Les
géographies imaginaires que Jules Verne et Marcel Proust mettent en scène dans
leurs œuvres respectives procèdent de deux processus différents relevant de
deux imaginaires géographiques spécifiques. La métaphore la plus efficace que
je peux employer pour expliciter mon propos est celle du puzzle.
Quand
Jules Verne publie ses romans, lesquels initient la série des Voyages extraordinaires et dont le
sous-titre est important pour mon propos (« Voyages dans les mondes connus
et inconnus »), de nombreux espaces sur terre n’ont pas encore été
découverts, visités, cartographiés. Les héros de Jules Verne investissent
systématiquement ces angles morts de la connaissance géographique. Le puzzle
terrestre est incomplet, il manque certaines pièces pour le compléter. C’est
ainsi que les romans verniens mettent en scène des voyages qui se déroulent
pour (une grande) partie dans ces territoires inconnus. Le héros vernien
bascule par conséquent du réel, du connu, vers l’imaginaire, l’inconnu. Et ce
basculement se réalise grâce à un merveilleux de type géographique (lien).

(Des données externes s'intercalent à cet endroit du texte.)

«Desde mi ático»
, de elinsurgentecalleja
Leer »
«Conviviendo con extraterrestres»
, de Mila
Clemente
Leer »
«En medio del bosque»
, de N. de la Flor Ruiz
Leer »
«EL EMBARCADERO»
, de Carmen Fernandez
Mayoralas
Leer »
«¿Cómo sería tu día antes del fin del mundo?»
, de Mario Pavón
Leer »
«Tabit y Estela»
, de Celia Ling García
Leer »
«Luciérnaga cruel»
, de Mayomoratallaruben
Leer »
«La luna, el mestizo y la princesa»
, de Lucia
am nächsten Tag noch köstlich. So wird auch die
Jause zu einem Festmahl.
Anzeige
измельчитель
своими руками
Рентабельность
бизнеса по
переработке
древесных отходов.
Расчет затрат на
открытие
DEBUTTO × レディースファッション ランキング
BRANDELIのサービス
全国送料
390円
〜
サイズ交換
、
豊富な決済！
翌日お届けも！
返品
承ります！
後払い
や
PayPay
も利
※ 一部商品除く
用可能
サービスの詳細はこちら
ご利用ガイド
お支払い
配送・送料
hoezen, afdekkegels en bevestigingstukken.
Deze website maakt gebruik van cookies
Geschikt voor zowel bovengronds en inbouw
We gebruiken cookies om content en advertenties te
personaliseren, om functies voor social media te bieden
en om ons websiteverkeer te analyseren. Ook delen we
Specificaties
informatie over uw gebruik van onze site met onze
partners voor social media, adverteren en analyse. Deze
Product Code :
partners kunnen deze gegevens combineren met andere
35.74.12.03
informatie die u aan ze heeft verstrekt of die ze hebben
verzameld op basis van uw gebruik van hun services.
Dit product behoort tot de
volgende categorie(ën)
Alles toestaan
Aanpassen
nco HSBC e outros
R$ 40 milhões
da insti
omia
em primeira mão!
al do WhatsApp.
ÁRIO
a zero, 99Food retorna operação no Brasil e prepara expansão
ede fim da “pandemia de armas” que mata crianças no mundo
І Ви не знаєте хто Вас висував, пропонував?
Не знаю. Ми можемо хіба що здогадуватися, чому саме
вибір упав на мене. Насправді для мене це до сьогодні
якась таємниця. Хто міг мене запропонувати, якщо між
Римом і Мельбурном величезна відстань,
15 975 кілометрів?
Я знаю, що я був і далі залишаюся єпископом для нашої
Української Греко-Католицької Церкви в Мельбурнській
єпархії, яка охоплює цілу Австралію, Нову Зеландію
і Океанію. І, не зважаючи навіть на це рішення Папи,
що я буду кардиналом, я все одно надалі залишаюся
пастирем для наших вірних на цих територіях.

De nombreux exemples emblématiques illustrent ce propos, au premier rang
desquels figure le célèbre Cinq semaines
en ballon. À cette époque de grandes régions de l’Afrique sont inconnues
(surtout le cœur du continent). L’essentiel du roman réside donc dans la
description et la mise en scène de ces espaces mystérieux. Le ballon n’est
quant à lui qu’un outil technique au service d’un projet : l’exploration
géographique. L’imaginaire géographique vernien repose dès lors sur l’exploration
des blancs, des vides que l’on retrouve dans de nombreuses cartes géographiques
de l’époque. Jules Verne imagine la géographie complexe de ces territoires
inconnus et s’en sert comme d’un matériau romanesque de premier plan.
L’œuvre
de Marcel Proust, spécifiquement À la
recherche du temps perdu, procède d’une autre logique qui dépend
directement du choix d’inscrire son œuvre en France. Ici la géographie est entièrement
connue. Le puzzle est complet. Aucun angle mort n’est à combler. Là où Jules
Verne ne disposait pas de tous les éléments du puzzle final, inversement Marcel
Proust les a tous en mains. Il ne s’agit donc pas pour son héros de voyager
vers des lieux inconnus. Il s’agit pour lui d’évoluer dans des lieux construits
de toute pièce. Autrement dit, pour filer la métaphore que j’ai initiée avec
Jules Verne, réagencer autrement les éléments du puzzle complet pour composer
une géographie imaginaire où l’espace et les lieux font l’objet de
transformations multiples. Ces lieux – deux en particulier, Combray et Balbec –
sont ainsi des créations romanesques qui font référence à des
territoires certes connus mais fondus, fusionnés en un tout cohérent, procédant
d’un processus que j’ai appelé le « syncrétisme géographique » (lien). L’imaginaire
géographique proustien consiste dès lors à retravailler une géographie connue,
un puzzle terminé, pour lui donner une nouvelle forme, de nouveaux contours. L’image
finale du puzzle n’est pas celle qui est présente sur la boite. Elle s’inspire
du réel, de notre monde connu, mais figure un autre monde, inconnu, une sorte
de géographie parallèle, de dimension cachée de l’espace et du temps.
L’imaginaire
géographique est un processus qui donne naissance à des géographies
imaginaires, des formes mises en scène ici dans des fictions romanesques qui
constituent pour le géographe un territoire d’exploration infini. Il y a autant
de mondes que de romans, autant de puzzles que de récits de fiction. Si les
imaginaires géographiques mis en œuvre par Verne et Proust sont différents ils
visent néanmoins un objectif commun : dire autrement l’espace, par le
roman, qu’il figure un voyage extraordinaire dans les mondes connus et inconnus
ou la recherche du temps (et de l’espace) perdu(s).